Seine Tante war auch die geistreiche Margaretha von Oesterreich, welche ein Heft eigenhändig geschriebener Lieder hinterlassen hat, die man heute noch in der kaiserlichen Bibliothek in Paris sehen kann, und welche im Sturme unterwegs nach Spanien, wo sie sich mit dem Infanten, dem Sohne Ferdinands und Isabellens, vermählen sollte, nachdem sie mit dem Dauphin von Frankreich und dem Könige von England verlobt gewesen war, die seltsame Grabschrift für sich schrieb, weil sie glaubte, ihr Ende sey gekommen:
»Weinet, weinet, Liebesgötter, über die schöne Margarethe,
Die dreimal verlobt war und als Jungfrau starb.
Emanuel Philibert war, wie gesagt, so schwächlich, daß ihn sein Vater trotz der Prophezeiung, die einen gewaltigen Kriegsmann in ihm sah, für die Kirche bestimmte. Im Alter von drei Jahren schon wurde er nach Bologna gesandt, damit er den Fuß des Papstes Clemens VII. küsse, welcher seinem Oheim, dem Kaiser Carl V., die Krone gegeben hatte, auf dessen Empfehlung der junge Prinz von dem Papste den Cardinalshut zugesagt erhielt. Daher der Name Cardinälchen, den man ihm als Kind gab und der ihn gewaltig aufbrachte, denn er wollte viel lieber ein großer Krieger als eine fromme Eminenz werden.
Man erinnert sich der Dienerin oder vielmehr der Freundin der Herzogin von Savoyen, welche nach der Geburt des Prinzen das im Verscheiden liegende Kind dadurch erhalten hatte, daß sie ihm Luft in die Lungen geblasen. Sechs Monate vorher gebar sie selbst einen Sohn, der so stark und kräftig zur Welt kam wie jener der Herzogin schwächlich. Als die Herzogin sah, daß ihr Kind durch jene Getreue gerettet worden, sagte sie:
»Meine liebe Lucretia, das Kind gehört nun Dir sowohl als mir; ich gebe es Dir, nähre es mit deiner Milch, wie Du es mit deinem Athem erhalten hast und ich werde Dir mehr verdanken als er selbst, denn er verdankt Dir nur das Leben, ich aber danke Dir mein Kind.«
Lucretia nahm das Kind, zu dessen halber Mutter man sie machte, als etwas Heiliges in Verwahrung; es schien indeß als solle der Erbe des Herzogs von Savoyen auf Kosten des kleinen Rinaldo, wie sein Milchbruder hieß, Leben und Kraft gewinnen, weil die Nahrung, welche der kleine Emanuel beanspruchte, die Rinaldo’s um so viel verminderte.

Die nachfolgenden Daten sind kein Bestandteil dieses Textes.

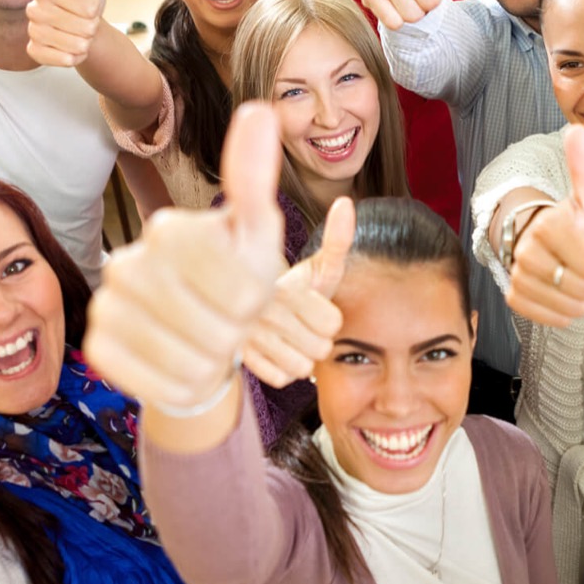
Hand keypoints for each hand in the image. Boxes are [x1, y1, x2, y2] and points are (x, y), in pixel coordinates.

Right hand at [82, 103, 287, 408]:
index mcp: (170, 228)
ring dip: (213, 362)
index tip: (249, 293)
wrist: (196, 332)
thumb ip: (255, 177)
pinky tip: (179, 362)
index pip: (246, 289)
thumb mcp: (257, 234)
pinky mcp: (97, 349)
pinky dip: (182, 384)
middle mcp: (127, 261)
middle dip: (237, 335)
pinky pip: (159, 384)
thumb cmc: (234, 280)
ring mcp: (106, 305)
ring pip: (193, 362)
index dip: (260, 303)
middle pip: (220, 329)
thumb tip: (258, 108)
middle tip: (227, 323)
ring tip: (206, 342)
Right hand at [243, 196, 354, 386]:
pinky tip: (273, 352)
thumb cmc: (292, 288)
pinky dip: (280, 370)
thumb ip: (337, 239)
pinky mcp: (237, 358)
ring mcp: (247, 336)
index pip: (333, 323)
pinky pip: (279, 378)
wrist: (241, 305)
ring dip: (299, 357)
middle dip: (316, 340)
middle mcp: (262, 310)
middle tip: (300, 325)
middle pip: (320, 348)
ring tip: (288, 339)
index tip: (312, 308)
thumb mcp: (316, 264)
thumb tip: (347, 204)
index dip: (328, 318)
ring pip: (300, 367)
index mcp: (285, 286)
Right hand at [504, 126, 583, 327]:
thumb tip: (578, 129)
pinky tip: (561, 295)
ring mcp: (517, 273)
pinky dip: (561, 312)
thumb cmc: (575, 224)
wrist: (548, 246)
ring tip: (576, 282)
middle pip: (580, 287)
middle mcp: (526, 249)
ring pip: (565, 305)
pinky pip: (546, 317)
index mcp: (548, 224)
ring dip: (579, 299)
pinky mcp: (514, 296)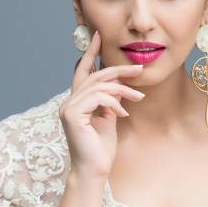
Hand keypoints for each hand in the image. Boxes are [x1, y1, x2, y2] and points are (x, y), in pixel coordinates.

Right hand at [59, 30, 144, 178]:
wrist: (94, 170)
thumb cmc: (101, 149)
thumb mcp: (109, 119)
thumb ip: (109, 101)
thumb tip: (118, 86)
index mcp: (76, 102)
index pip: (81, 72)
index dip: (89, 53)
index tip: (98, 36)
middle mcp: (69, 102)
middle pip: (94, 75)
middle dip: (119, 70)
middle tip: (139, 69)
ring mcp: (68, 108)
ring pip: (98, 85)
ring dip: (123, 90)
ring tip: (139, 98)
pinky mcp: (72, 115)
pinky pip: (97, 97)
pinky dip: (114, 102)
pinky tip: (123, 113)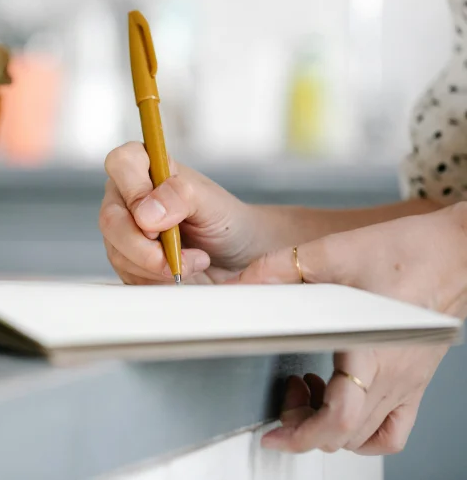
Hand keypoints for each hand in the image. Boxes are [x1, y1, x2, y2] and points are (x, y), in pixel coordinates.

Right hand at [100, 142, 268, 284]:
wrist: (237, 256)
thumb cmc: (226, 221)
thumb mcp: (212, 203)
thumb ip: (180, 197)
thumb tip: (145, 213)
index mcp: (147, 168)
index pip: (121, 163)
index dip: (135, 192)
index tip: (158, 220)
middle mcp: (128, 196)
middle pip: (111, 219)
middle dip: (144, 248)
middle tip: (175, 257)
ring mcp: (123, 229)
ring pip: (117, 252)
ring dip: (154, 267)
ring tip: (189, 263)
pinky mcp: (126, 259)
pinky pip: (126, 274)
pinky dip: (154, 280)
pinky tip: (176, 272)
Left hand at [230, 204, 466, 454]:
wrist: (455, 251)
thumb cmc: (409, 251)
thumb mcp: (333, 252)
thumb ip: (280, 268)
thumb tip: (241, 285)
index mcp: (372, 350)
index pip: (340, 417)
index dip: (302, 433)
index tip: (275, 434)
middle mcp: (393, 375)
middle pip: (347, 434)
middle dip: (304, 430)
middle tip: (281, 409)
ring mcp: (406, 382)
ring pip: (366, 435)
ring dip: (330, 428)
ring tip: (307, 394)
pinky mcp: (414, 379)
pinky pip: (394, 428)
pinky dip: (365, 433)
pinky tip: (343, 408)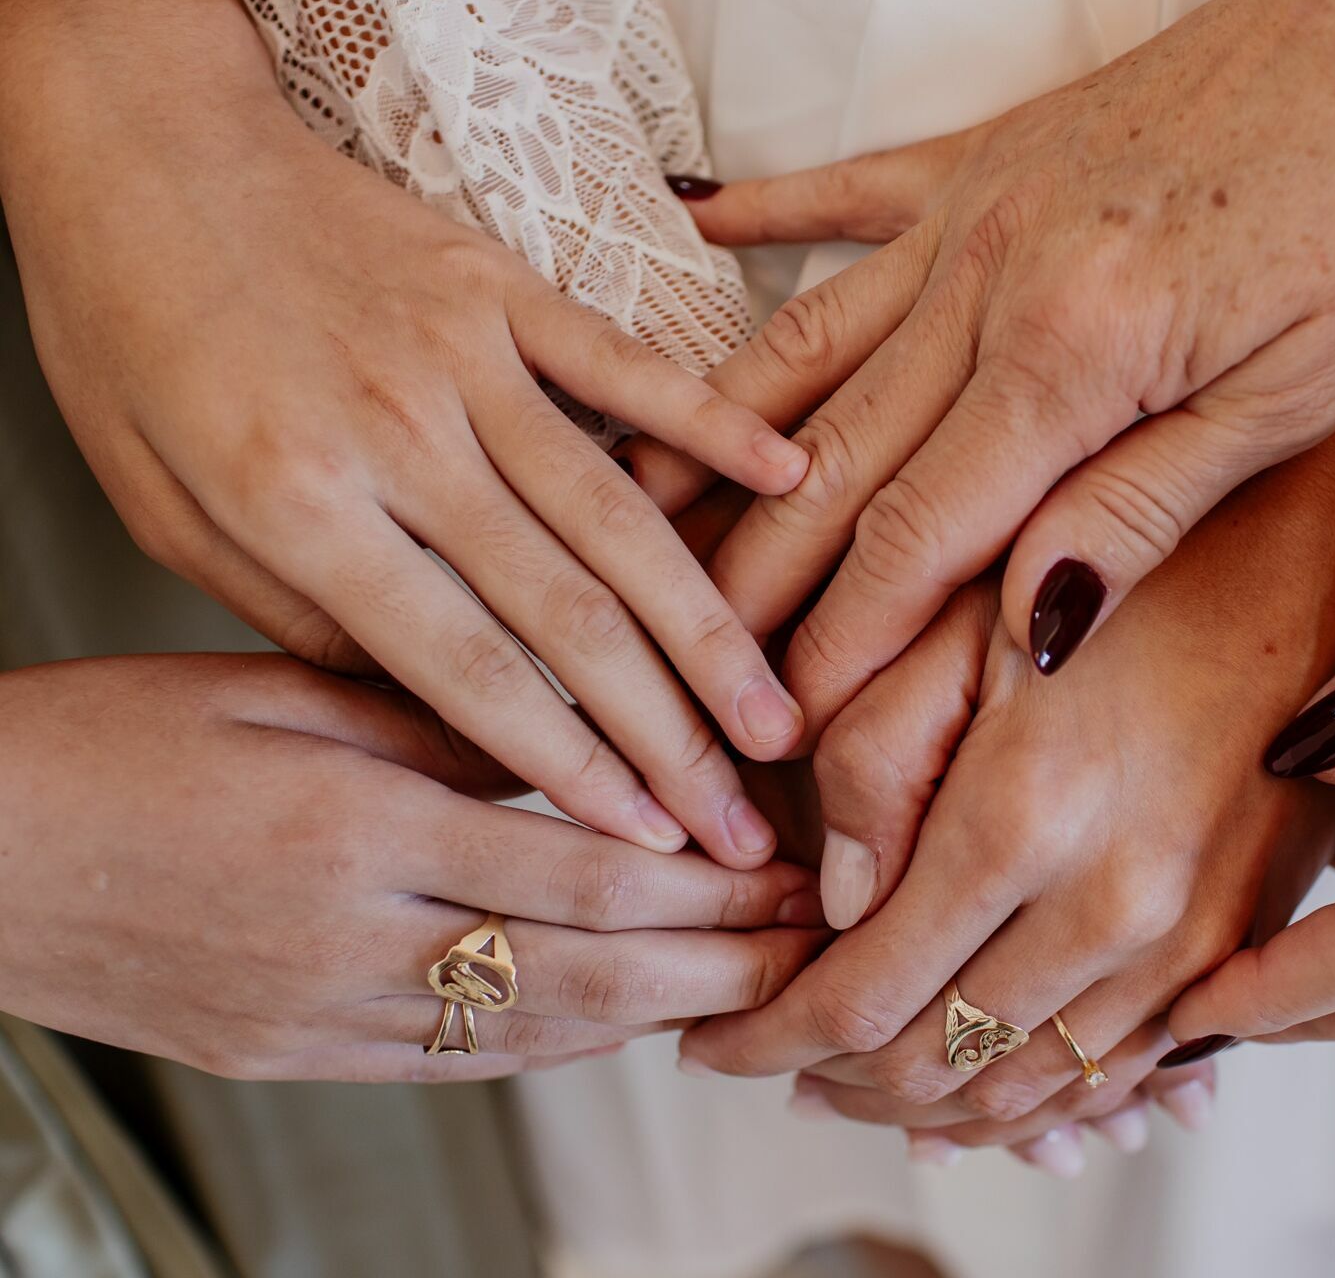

Rinaldo aber war nach sechs Monaten so stark und kräftig wie ein anderes Kind kaum in einem Jahre. Die Natur hat ja ihre Wunder und so tranken die beiden Kinder an derselben Brust, ohne daß die Muttermilch einen Augenblick versiegte.
Die Herzogin seufzte, wenn sie an einer Brust das so starke fremde Kind und ihr eigenes schwächliches sah.
Der kleine Rinaldo schien übrigens die Schwäche seines Milchbruders zu erkennen und zu bemitleiden; oft wollte das herzogliche Kind die Brust, an welcher das andere Kind trank, und dieses überließ, lächelnd mit den milchnassen Lippen, bereitwillig dem eigensinnigen Herzoge den Platz.
So wuchsen die beiden Kinder auf dem Schooße Lucretia’s heran. Im dritten Jahre sah Rinaldo aus wie fünfjährig, während Emanuel in seinem dritten Jahre kaum gehen und nur mit Mühe den gesenkten Kopf emporrichten konnte.